Acute bacterial sinusitis is usually preceded by a viral infection of the upper respiratory tract. Because experts agree that the indiscriminate use of antibiotics for sinusitis has contributed to the emergence of resistant organisms, antibiotic therapy should be reserved for patients who have clear and severe symptoms of bacterial disease.
Signs and symptoms suggestive of bacterial sinusitis include disease that worsens after 5-7 days or persists for 7 days or more; others are nasal drainage or congestion, facial pressure or pain (especially when unilateral and focused over a sinus), hyposmia or anosmia, fever, cough, fatigue, maxillary dental pain, and ear pressure or fullness.
Studies have shown that most cases of acute bacterial sinusitis will resolve spontaneously and that, on average, antibiotic therapy will reduce the duration of symptoms by only 1 day. Nevertheless, two sets of guidelines published over the past 3 years justify the use of antibiotic therapy in some patients with severe or persistent symptoms.
These two sets of guidelines differ in important respects: The guidelines issued by the American College of Physicians in 2001 mention only three antibiotics--amoxicillin, doxycycline, and trimethoprim-sulfamethoxazole (TMP-SMX)--because these are the only three drugs that have been studied in well-controlled clinical trials in sinusitis (Ann. Intern. Med. 2001;134:495-7).
The other guidelines were issued by the Sinus and Allergy Health Partnership, a group sponsored by the American Academy of Otolaryngic Allergy, the American Academy of Otolarngology-Head and Neck Surgery, and the American Rhinologic Society, in consultation with the Centers for Disease Control and Prevention, the Food and Drug Administration, and experts in infectious disease and other pertinent fields. The guidelines evaluated 19 antibiotics based on a theoretic analysis that incorporated pharmacokinetic and pharmacodynamic data from clinical trials, pathogen distribution, and in vitro activity of the various agents against the three predominant pathogens: Streptococcus pneumoniae, Haemophilus influenzae, and Moraxella catarrhalis (Otolaryngol. Head Neck Surg. 2004;130 [suppl. 1]:1-45).

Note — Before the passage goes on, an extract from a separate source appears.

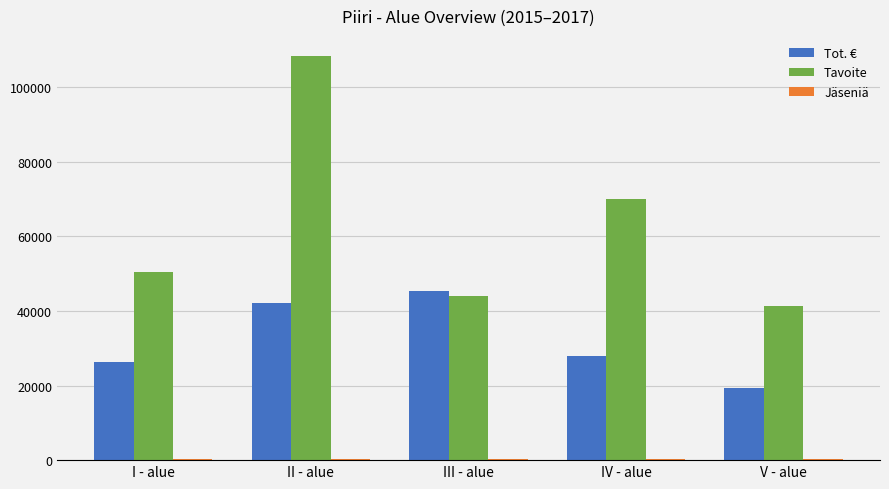

What is the sum of all Tavoite values?

314143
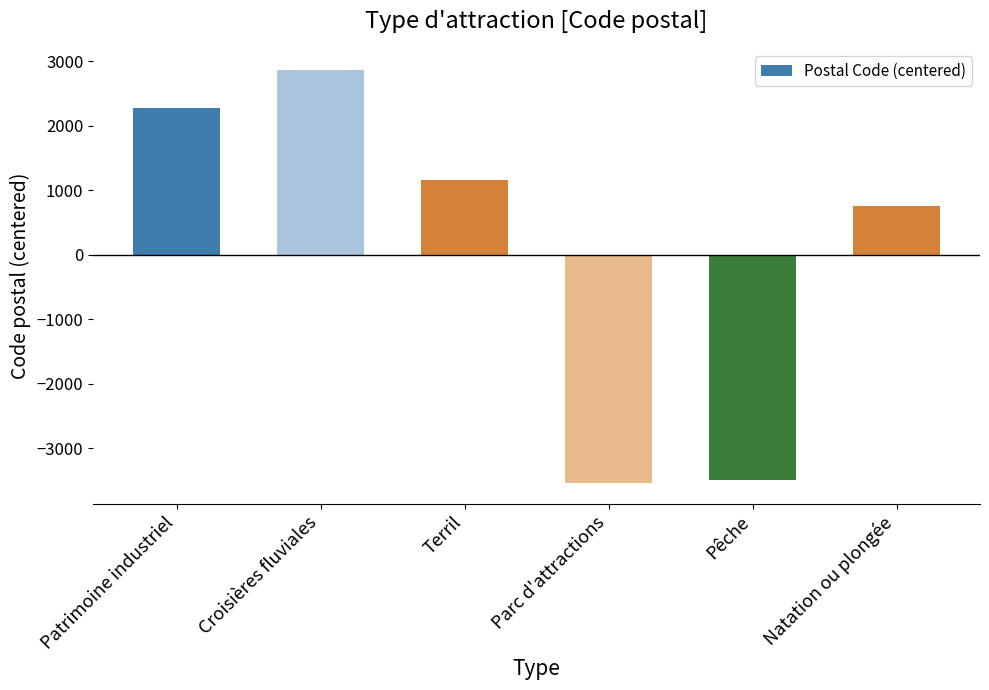

How many data points are above 1159?

3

These guidelines include separate recommendations for people who have had recent antibiotic exposure (and thus are likely to harbor resistant organisms) and for people who are allergic to penicillin. Furthermore, the guidelines suggest both initial therapies and those best reserved for more severe disease or for patients who have failed first-line treatment.
Most experts agree that it's usually better to start with the simpler, less expensive antibiotics with which clinicians are likely to have the most familiarity, such as amoxicillin, amoxicillin/clavulanate, or TMP-SMX, reserving fluoroquinolones and cephalosporins for more severe or resistant disease. The macrolides have a relatively poor side effect profile and are predicted to have only a 77% clinical efficacy, and so are omitted from the list below.
Primary care physicians may consider referring patients to an otolaryngologist if symptoms persist for longer than 72 hours after the initiation of antibiotic therapy.
Amoxicillin, amoxicillin/clavulanate, and the cephalosporins are safe at any time during pregnancy or while nursing. The fluoroquinolones, rifampin plus clindamycin, and TMP-SMX are safe during nursing (avoid TMP-SMX if the infant is premature or jaundiced or has glucose-6-phosphate dehydrogenase [G6PD] deficiency), but should be avoided during the first trimester of pregnancy, although the TMP-SMX risk can be lowered with a daily multivitamin containing 1 mg folic acid. Doxycycline is contraindicated during the second and third trimesters but is safe during nursing.
More information on the diagnosis and treatment of acute bacterial sinusitis can be found in a recent review of the topic (N. Engl. J. Med. 2004;351:902-10).